Take an order creation transaction: insert an order row, decrement inventory, record payment — three operations grouped in one transaction. If the payment record step errors out, the order row and inventory change are both undone. No partial state like “the order went in but payment didn’t” exists.
DBs typically implement this with an undo log. Each change records the prior value separately, and a rollback restores from that log. Once commit completes, the undo log becomes irrelevant.
The atomicity discussed here is limited to a single DB. Atomicity across distributed systems — multiple DBs or external services — requires separate mechanisms like 2PC or saga and is outside this series.
C (Consistency)
The most frequently misunderstood property. “The DB handles consistency” is only half correct.
What C guarantees is the DB constraint layer — primary key uniqueness, foreign key referential integrity, check constraints, NOT NULL, unique indexes. If any of these are violated at commit time, the DB refuses the commit. This part is automatic.
Application invariants are a different story. “The sum of order amounts must equal the payment amount,” “inventory cannot go negative,” “a refund requires the original transaction to be in ‘paid’ state” — business rules like these often cannot be expressed as DB constraints, or only partially.
Preventing negative inventory works with CHECK (stock >= 0), but rules like “is this refundable?” that combine multiple rows and states fall to application code. How these rules are validated within a transaction, and in what order, is the application’s responsibility.
The ‘C’ in ACID means transition to a consistent state. What “consistent” means is defined jointly by DB constraints and application invariants, and the DB enforces only the constraint portion. Without drawing this line clearly, bugs of the form “I thought the DB was handling it” emerge.
I (Isolation)
I controls what concurrent transactions can see of each other. When transaction T1 is mid-execution and T2 touches the same data, how much of each other’s intermediate state is visible.

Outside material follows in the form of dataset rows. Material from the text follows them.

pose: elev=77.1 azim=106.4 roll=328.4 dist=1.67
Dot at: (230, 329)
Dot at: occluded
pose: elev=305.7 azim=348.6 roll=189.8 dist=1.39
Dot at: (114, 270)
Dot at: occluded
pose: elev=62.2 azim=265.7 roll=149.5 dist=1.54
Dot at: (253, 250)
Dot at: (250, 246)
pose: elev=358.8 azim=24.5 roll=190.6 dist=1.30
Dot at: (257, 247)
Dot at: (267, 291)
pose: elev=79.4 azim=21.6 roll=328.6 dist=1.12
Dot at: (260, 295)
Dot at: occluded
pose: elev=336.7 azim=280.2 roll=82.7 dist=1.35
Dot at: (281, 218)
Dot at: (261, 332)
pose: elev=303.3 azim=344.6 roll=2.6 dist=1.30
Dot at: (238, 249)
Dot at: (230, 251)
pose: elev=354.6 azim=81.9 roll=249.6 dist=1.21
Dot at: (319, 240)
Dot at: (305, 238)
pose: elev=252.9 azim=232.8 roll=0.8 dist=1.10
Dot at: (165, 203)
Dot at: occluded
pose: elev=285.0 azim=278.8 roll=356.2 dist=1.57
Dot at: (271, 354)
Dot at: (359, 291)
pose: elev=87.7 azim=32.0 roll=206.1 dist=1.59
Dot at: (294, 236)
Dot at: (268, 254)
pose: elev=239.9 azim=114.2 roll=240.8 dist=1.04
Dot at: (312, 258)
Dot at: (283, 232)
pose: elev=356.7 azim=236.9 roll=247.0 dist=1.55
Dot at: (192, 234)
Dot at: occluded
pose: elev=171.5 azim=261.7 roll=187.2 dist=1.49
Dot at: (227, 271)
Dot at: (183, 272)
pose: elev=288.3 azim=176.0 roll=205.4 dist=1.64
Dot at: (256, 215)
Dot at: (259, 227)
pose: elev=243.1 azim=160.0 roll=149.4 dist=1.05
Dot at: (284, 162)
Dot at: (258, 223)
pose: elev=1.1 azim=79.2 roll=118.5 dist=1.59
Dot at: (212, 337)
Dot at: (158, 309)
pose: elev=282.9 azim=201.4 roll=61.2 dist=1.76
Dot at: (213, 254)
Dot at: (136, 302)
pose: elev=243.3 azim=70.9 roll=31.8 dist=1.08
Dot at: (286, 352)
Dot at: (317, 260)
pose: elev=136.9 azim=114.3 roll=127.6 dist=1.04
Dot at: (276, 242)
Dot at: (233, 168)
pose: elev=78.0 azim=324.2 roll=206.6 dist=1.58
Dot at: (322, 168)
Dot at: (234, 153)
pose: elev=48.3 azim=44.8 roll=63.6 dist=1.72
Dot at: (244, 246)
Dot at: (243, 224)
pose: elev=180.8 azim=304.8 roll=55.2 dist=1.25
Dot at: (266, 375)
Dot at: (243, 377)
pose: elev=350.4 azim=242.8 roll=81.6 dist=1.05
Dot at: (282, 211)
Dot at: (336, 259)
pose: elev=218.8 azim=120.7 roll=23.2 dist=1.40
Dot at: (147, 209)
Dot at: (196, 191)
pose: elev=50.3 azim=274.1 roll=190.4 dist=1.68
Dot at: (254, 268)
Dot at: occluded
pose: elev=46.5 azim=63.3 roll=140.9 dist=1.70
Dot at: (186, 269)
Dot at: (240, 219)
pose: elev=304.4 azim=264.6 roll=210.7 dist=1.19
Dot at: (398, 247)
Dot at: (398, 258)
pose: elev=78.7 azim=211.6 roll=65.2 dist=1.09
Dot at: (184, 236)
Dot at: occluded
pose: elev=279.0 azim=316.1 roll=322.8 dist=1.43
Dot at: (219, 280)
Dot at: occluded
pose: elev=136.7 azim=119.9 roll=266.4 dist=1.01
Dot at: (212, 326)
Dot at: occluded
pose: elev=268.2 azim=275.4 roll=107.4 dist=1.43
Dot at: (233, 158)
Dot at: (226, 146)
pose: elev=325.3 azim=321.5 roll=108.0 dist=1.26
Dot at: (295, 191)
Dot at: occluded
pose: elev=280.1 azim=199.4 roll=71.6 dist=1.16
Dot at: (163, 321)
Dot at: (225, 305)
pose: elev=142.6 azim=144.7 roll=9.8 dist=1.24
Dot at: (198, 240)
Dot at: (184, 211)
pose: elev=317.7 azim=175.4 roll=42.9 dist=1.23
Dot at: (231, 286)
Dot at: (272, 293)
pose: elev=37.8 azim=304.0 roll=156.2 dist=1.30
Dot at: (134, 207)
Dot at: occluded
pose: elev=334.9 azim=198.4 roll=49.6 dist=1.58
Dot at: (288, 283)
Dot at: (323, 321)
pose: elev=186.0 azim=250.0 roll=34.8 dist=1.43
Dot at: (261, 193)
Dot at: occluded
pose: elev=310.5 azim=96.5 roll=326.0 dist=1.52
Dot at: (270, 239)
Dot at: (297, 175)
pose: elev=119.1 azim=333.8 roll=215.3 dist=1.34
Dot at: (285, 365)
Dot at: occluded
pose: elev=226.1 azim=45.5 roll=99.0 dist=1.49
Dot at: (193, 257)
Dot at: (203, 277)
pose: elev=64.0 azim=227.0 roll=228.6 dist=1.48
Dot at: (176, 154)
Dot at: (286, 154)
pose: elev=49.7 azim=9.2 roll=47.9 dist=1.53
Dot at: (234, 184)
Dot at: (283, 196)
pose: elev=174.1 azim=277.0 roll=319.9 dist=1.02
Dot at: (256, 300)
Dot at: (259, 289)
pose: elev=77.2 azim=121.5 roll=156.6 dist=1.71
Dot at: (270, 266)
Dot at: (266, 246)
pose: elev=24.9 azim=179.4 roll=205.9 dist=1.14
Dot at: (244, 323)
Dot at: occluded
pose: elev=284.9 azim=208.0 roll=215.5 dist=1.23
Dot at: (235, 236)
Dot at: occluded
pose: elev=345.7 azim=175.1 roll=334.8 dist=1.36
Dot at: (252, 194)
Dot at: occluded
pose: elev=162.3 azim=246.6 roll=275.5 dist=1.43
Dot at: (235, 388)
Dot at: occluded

Perfect isolation — every transaction behaving as if executed serially — is the strongest correctness guarantee available. But that guarantee nearly kills concurrency. If only one transaction can run at a time, throughput collapses.
So RDBs offer isolation in levels, not as a single on/off switch. The choice is “which anomalies to permit.” Stronger isolation permits fewer anomalies but costs more concurrency.
The point of I is why those levels exist. Correctness and concurrency are in direct tension, and the next post in this series takes those four levels apart along with the anomalies each one blocks.
D (Durability)
Once a transaction commits, its result survives system failure. Power loss, OS crash, process kill — committed data is not lost.
The typical implementation is a Write-Ahead Log (WAL). Changes are written to a separate log file and fsync’d to disk before the main data file. After restart, replaying the log restores the committed state.
D guarantees durability at commit time. Failures before commit mean the transaction was never applied, which connects naturally to A. Together, the two guarantees leave only two extremes: “definitely complete” or “as if never happened.”
The internals of WAL — checkpoints, log recycling, recovery algorithms — are a substantial topic in their own right, and this series stops at the conceptual level of what D guarantees.
Summary
A and D are relatively simple guarantees. All applied or none applied (A). Permanent after commit (D). The implementations are complex, but the guarantees themselves are clear.
C has shared responsibility. DB constraints cover one side, application invariants cover the other. Missing this line leads to bugs where rules thought to be guaranteed by the transaction turn out not to be.
I is a policy choice. Perfect isolation is expensive, weaker isolation permits anomalies. The reason four levels exist — the tension between correctness and concurrency — is the through-line of this whole series.